Valle also said that the local administration is looking for “at least five hectares” of land for a new cemetery. Among the characteristics are that it must be far from the urban area (some suggest no more than five kilometers), and that it have a buffer zone to avoid what happened at Luz Eterna, which is now surrounded by residential neighborhoods. “It’s a health issue,” he noted.
All cemeteries are closed for visits and only open for burials. However, due to the number of bodies that are being buried, hours have been extended to open an extra three hours, from 7am-5pm for burials, with the cemeteries closing at 6pm.
Nine thousand have died in the region
Atención had a conversation with historian Graciela Cruz, who shared that the first cemetery in the area (located where the Holy School now is) belonged to the old parish of San Miguel Arcángel in 1564. It joined with that of the current building, whose construction began in 1680 and ended in 1710. The cemeteries, under church administration, occupied the current atrium of the church and part of the current esplanade of the Jardín.
Adjacent to the Parish, on Cuna de Allende, was the chapel, hospital and cemetery of La Limpia Concepción (located where Trinitate and Casa Rosada are), for indigenous people. Others of the oldest cemeteries could be Cruz del Palmar and Puerto de Nieto.
“In the 1840s the parish cemetery was no longer used and the second stage of the parish crypt was built. In 1842, the skeletal remains of the clergymen buried in the area were transferred to the crypt, and the remains of others were left in the ossuary, under the crypt,” said the historian, who has access to parish archives.
Cruz notes that cemetery management was handed over to public administration during the Juarista era (1864) in a gradual process. “Emperor Maximilian and his government had to transfer over church property, cemetery administration, and jurisdiction over birth registration and marriages, because the civil registry was founded,” Cruz explained.
The historian noted that on Oct. 24, 1770, Hospital de San Rafael (which had a rector and an administrator, plus a medical organization: doctor, surgeon, apothecary, doorman, cook, and servants) opened, and the first burial took place days later, on Nov. 2. “It was the first public cemetery to serve San Miguel and its jurisdiction, as well as the people who traveled the Camino Real de Tierra Adentro. That is why it accommodated people from so many places.” This cemetery operated for 200 years, from 1770-1970 (it functioned for 20 more years after the inauguration of Nuestra Señora de Guadalupe), and was handed over by the church to the civil administration.
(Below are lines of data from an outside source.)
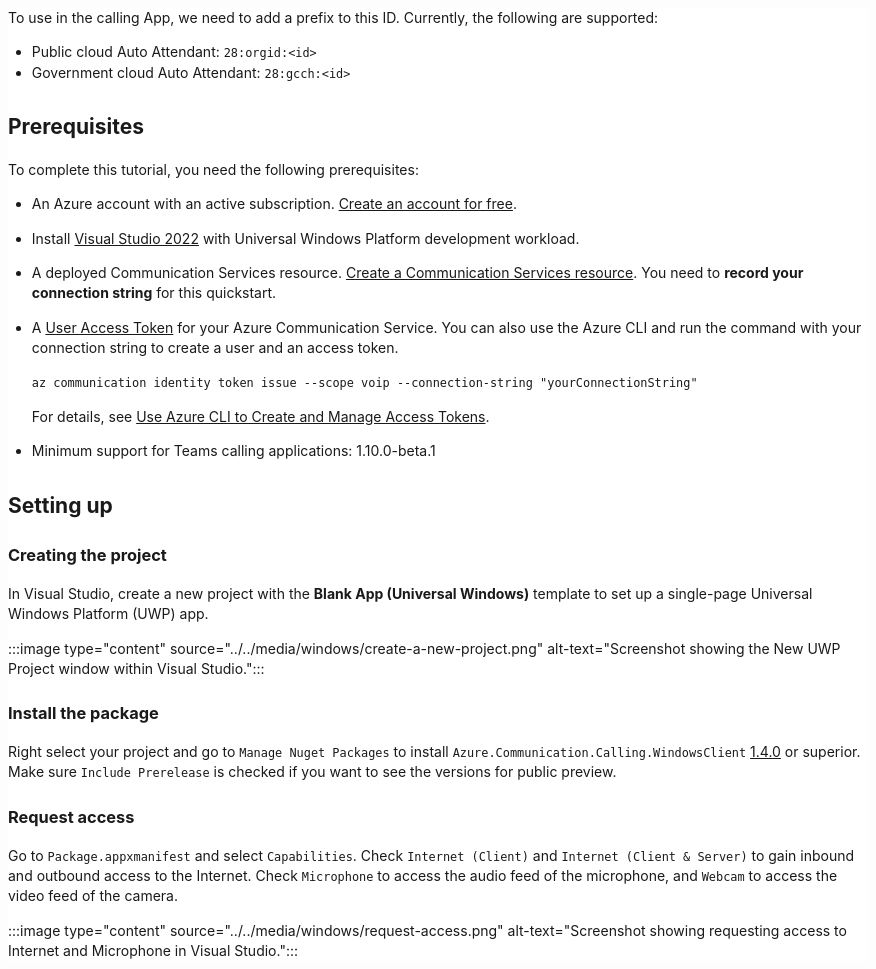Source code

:To use in the calling App, we need to add a prefix to this ID. Currently, the following are supported:
- Public cloud Auto Attendant: `28:orgid:<id>`
- Government cloud Auto Attendant: `28:gcch:<id>`

## Prerequisites

To complete this tutorial, you need the following prerequisites:

- An Azure account with an active subscription. [Create an account for free](https://azure.microsoft.com/free/?WT.mc_id=A261C142F).
- Install [Visual Studio 2022](https://visualstudio.microsoft.com/downloads/) with Universal Windows Platform development workload.
- A deployed Communication Services resource. [Create a Communication Services resource](../../../create-communication-resource.md). You need to **record your connection string** for this quickstart.
- A [User Access Token](../../../identity/access-tokens.md) for your Azure Communication Service. You can also use the Azure CLI and run the command with your connection string to create a user and an access token.


  ```azurecli-interactive
  az communication identity token issue --scope voip --connection-string "yourConnectionString"
  ```

  For details, see [Use Azure CLI to Create and Manage Access Tokens](../../../identity/access-tokens.md?pivots=platform-azcli).
- Minimum support for Teams calling applications: 1.10.0-beta.1

  
## Setting up

### Creating the project

In Visual Studio, create a new project with the **Blank App (Universal Windows)** template to set up a single-page Universal Windows Platform (UWP) app.

:::image type="content" source="../../media/windows/create-a-new-project.png" alt-text="Screenshot showing the New UWP Project window within Visual Studio.":::

### Install the package

Right select your project and go to `Manage Nuget Packages` to install `Azure.Communication.Calling.WindowsClient` [1.4.0](https://www.nuget.org/packages/Azure.Communication.Calling.WindowsClient/1.4.0) or superior. Make sure `Include Prerelease` is checked if you want to see the versions for public preview.

### Request access

Go to `Package.appxmanifest` and select `Capabilities`.
Check `Internet (Client)` and `Internet (Client & Server)` to gain inbound and outbound access to the Internet. Check `Microphone` to access the audio feed of the microphone, and `Webcam` to access the video feed of the camera.

:::image type="content" source="../../media/windows/request-access.png" alt-text="Screenshot showing requesting access to Internet and Microphone in Visual Studio.":::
Cruz said that by 1785 San Miguel already had a total of 15,000 inhabitants. It was then that the first drought occurred, followed by famine, and then the plague. But it was the armed period of independence and the subsequent years that brought more burials to the San Juan de Dios (or San Rafael) cemetery.
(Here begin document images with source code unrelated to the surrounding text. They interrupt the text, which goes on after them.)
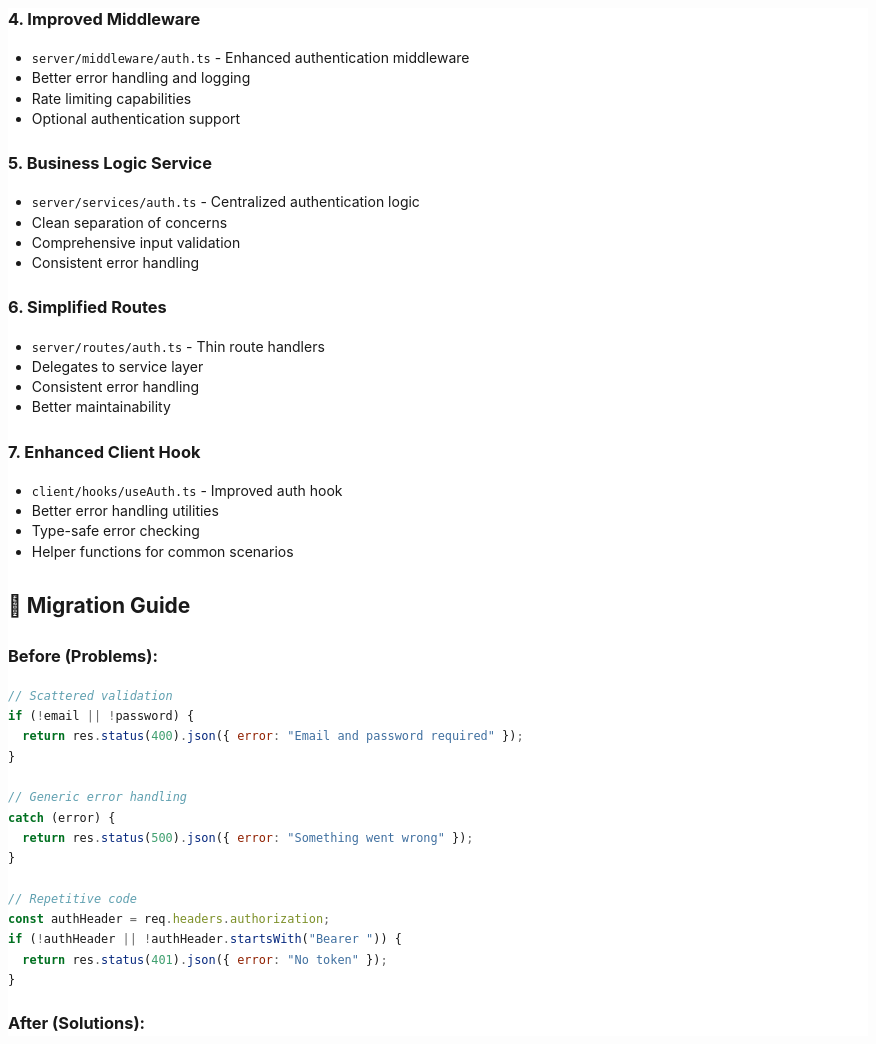 ### 4. **Improved Middleware**

- `server/middleware/auth.ts` - Enhanced authentication middleware
- Better error handling and logging
- Rate limiting capabilities
- Optional authentication support

### 5. **Business Logic Service**

- `server/services/auth.ts` - Centralized authentication logic
- Clean separation of concerns
- Comprehensive input validation
- Consistent error handling

### 6. **Simplified Routes**

- `server/routes/auth.ts` - Thin route handlers
- Delegates to service layer
- Consistent error handling
- Better maintainability

### 7. **Enhanced Client Hook**

- `client/hooks/useAuth.ts` - Improved auth hook
- Better error handling utilities
- Type-safe error checking
- Helper functions for common scenarios

## 🔄 Migration Guide

### Before (Problems):

```javascript
// Scattered validation
if (!email || !password) {
  return res.status(400).json({ error: "Email and password required" });
}

// Generic error handling
catch (error) {
  return res.status(500).json({ error: "Something went wrong" });
}

// Repetitive code
const authHeader = req.headers.authorization;
if (!authHeader || !authHeader.startsWith("Bearer ")) {
  return res.status(401).json({ error: "No token" });
}
```

### After (Solutions):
In an in-depth study of the San Rafael Hospital as well as its church and cemetery, Cruz learned that the cholera epidemic between 1830 and 1833 left about 9,000 dead. “When there was no longer enough land the dead were interred in the walls. The [dead] were from San Miguel and the surrounding region.”
Meanwhile, civil documents Cruz found record that the Spanish flu (between June 1918 and June 1919) killed 1,967 people—889 men and 1,078 women. “I counted the death certificates one by one. At that time they registered the cause of death; this was not the case before, that information was not even recorded in the hospital books. Up to five people a day died.” Furthermore, Cruz said that according to oral chronicles, people also arrived at the cemetery with corpses loaded on wheelbarrows to bury them in mass graves, “It is a conservative figure. Only the ones who went to church for the last sacrament were recorded.”